Mercenaries Engineering releases Rumba 1.0


Guerilla Render developer Mercenaries Engineering has released Rumba, its promising standalone character animation tool for visual effects and feature animation work.

The software, which is designed to be used in existing Maya-based production pipelines, is intended to provide an intuitive real-time animation workflow, even when working with complex rigs.

It has a number of interesting features, including the option to pose characters by moving their geometry directly, and to work on successive poses in parallel in an onion-skinned display.



Removing the creative stumbling blocks from character animation
First previewed in 2018, and in closed beta since the start of this year, Rumba is pitched as “the best professional 3D animation solution on the market”.

The software is intended to remove traditional creative stumbling blocks from animation work, enabling animators to work directly on a character without the need to do any unnecessary technical set-up.

Its novel features include the option to pose characters directly by manipulating their geometry, rather than a control rig: a workflow previously available mainly in the in-house tools of big animation studios.

Animators can also work on multiple poses in parallel, via an onion-skinned view that displays a character at successive frames of the animation simultaneously, as shown in the video below.



A range of toolsets for non-destructive animation workflows
Rumba doesn’t break with conventional 3D animation workflows entirely: it also includes most of the toolsets that you would expect in traditional animation software.

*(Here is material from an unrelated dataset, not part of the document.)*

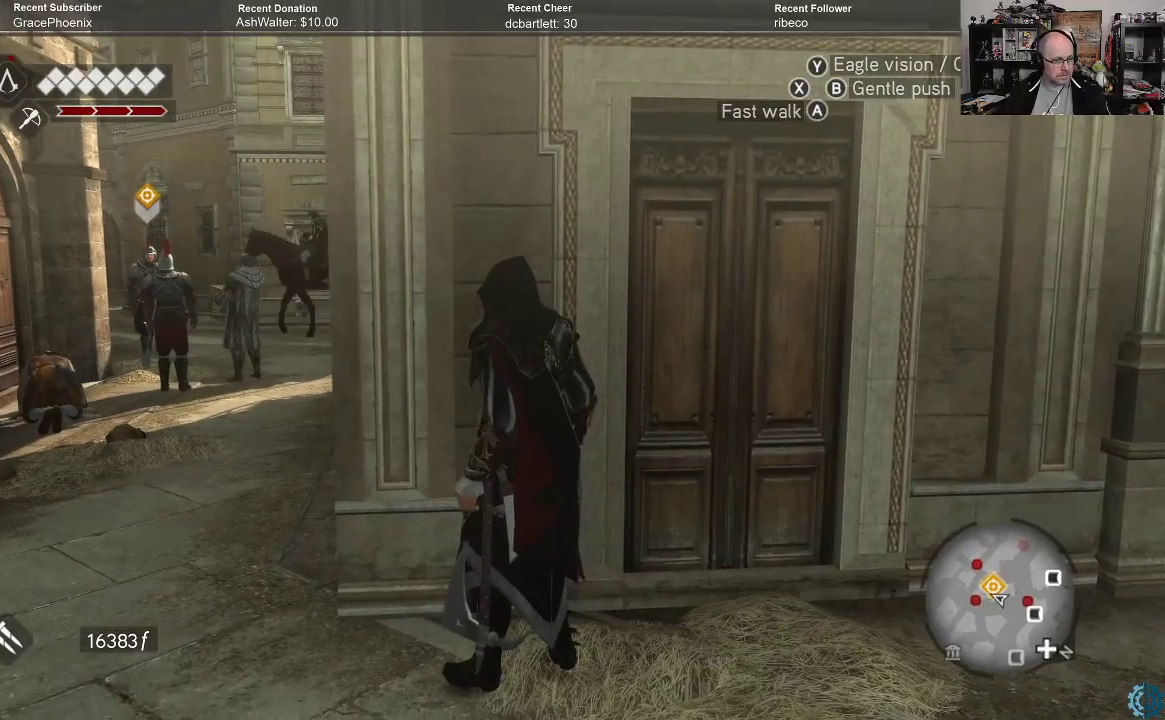
{"buttons": [], "left_stick": "center", "right_stick": "center", "events": []}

That includes a channel view, timeline, curve editor, non-destructive animation editing via animation layers and constraint layers, pose and clips libraries, and the option to display motion trails in the viewport.

You can find a brief overview of the key features in the online documentation.

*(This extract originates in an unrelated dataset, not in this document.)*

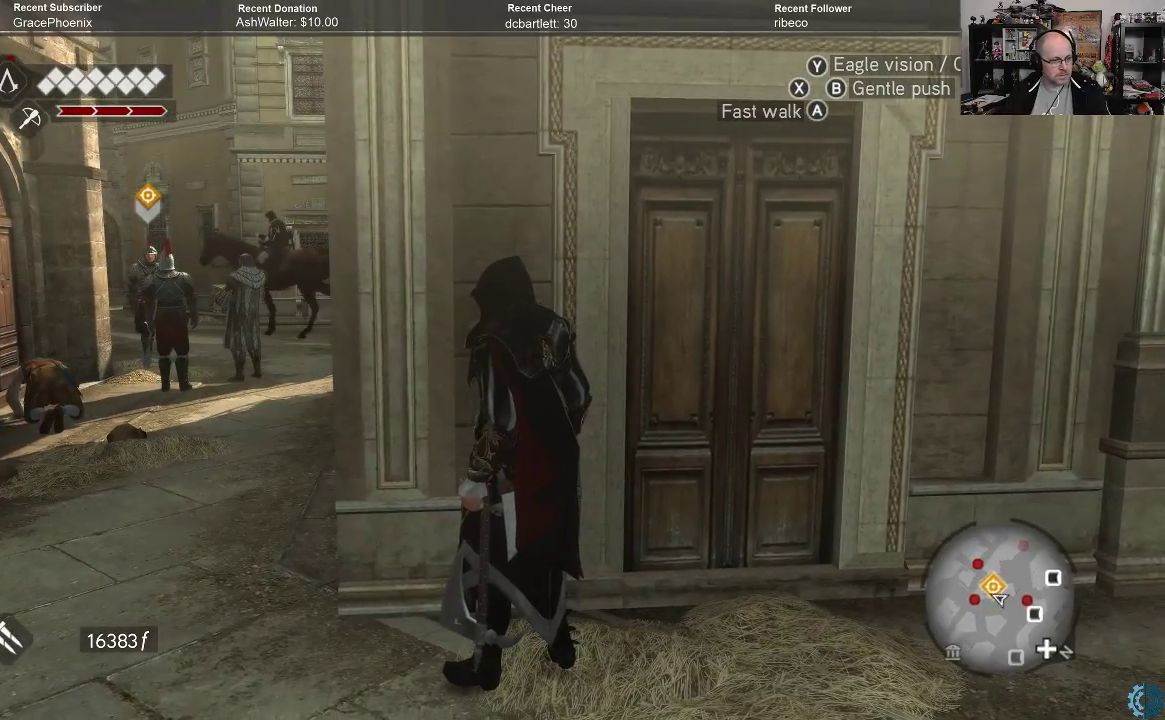
{"buttons": [], "left_stick": "center", "right_stick": "center", "events": []}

Designed to slot into traditional Maya pipelines, not replace them
Unlike some unconventional tools, Rumba is also designed to play nicely in conventional pipelines – in this case, traditional Maya-based production pipelines – rather than supplanting them.

Users rig characters in Maya, then export them to Rumba via the accompanying mtorba plugin.

As well as native Maya rigs, it is possible to use those generated by key third-party autorigging tools including mGear, The Setup Machine and Advanced Skeleton.

Props and scene geometry can be exported as standard Alembic files, and the completed animation can also be exported back to Maya as Alembic caches, or in FBX format.

As with its sister application, production renderer Guerilla Render, Rumba is intended to handle assets of the complexity used in typical VFX and feature animation pipelines.

According to Mercenaries Engineering, its automatic caching system makes it possible to play back “dozens” of character rigs in real time.

For pipeline integration, Rumba comes with a C++ and Python API – the software also has a built-in Python script editor – and supports key techologies including OpenSubdiv, OpenImageIO and IlmBase.



Limitations of the 1.0 release
However, in the 1.0 release, Rumba has some key limitations, identified in the product roadmap above.

Initial support for the increasingly important USD scene description format is due in Rumba 1.1 later this year, as is the option to import and edit camera animations.

Native rigging tools are due in Rumba 1.2 next year, but support for motion-capture-based workflows, as opposed to pure keyframe animation, is just listed as planned for the “future”.

We’ve also contacted Mercenaries Engineering to ask if it plans to support exporting character rigs to Rumba from software other than Maya, and will update if we hear back.

Updated 17 November 2020: Support for importing rigs in FBX format is planned in Rumba 1.2.

Pricing and system requirements
Rumba 1.0 is available for Windows 7+ and glibc 2.17+ Linux.

The software is rental-only, with Freelance licences – restricted to one per facility or project – costing €200/year (around $235/year) and Studio licences costing €600/year ($705/year).

If you want to try before you buy, Mercenaries Engineering also provides free, fully featured Enthusiast and Education licences, for non-commercial use only.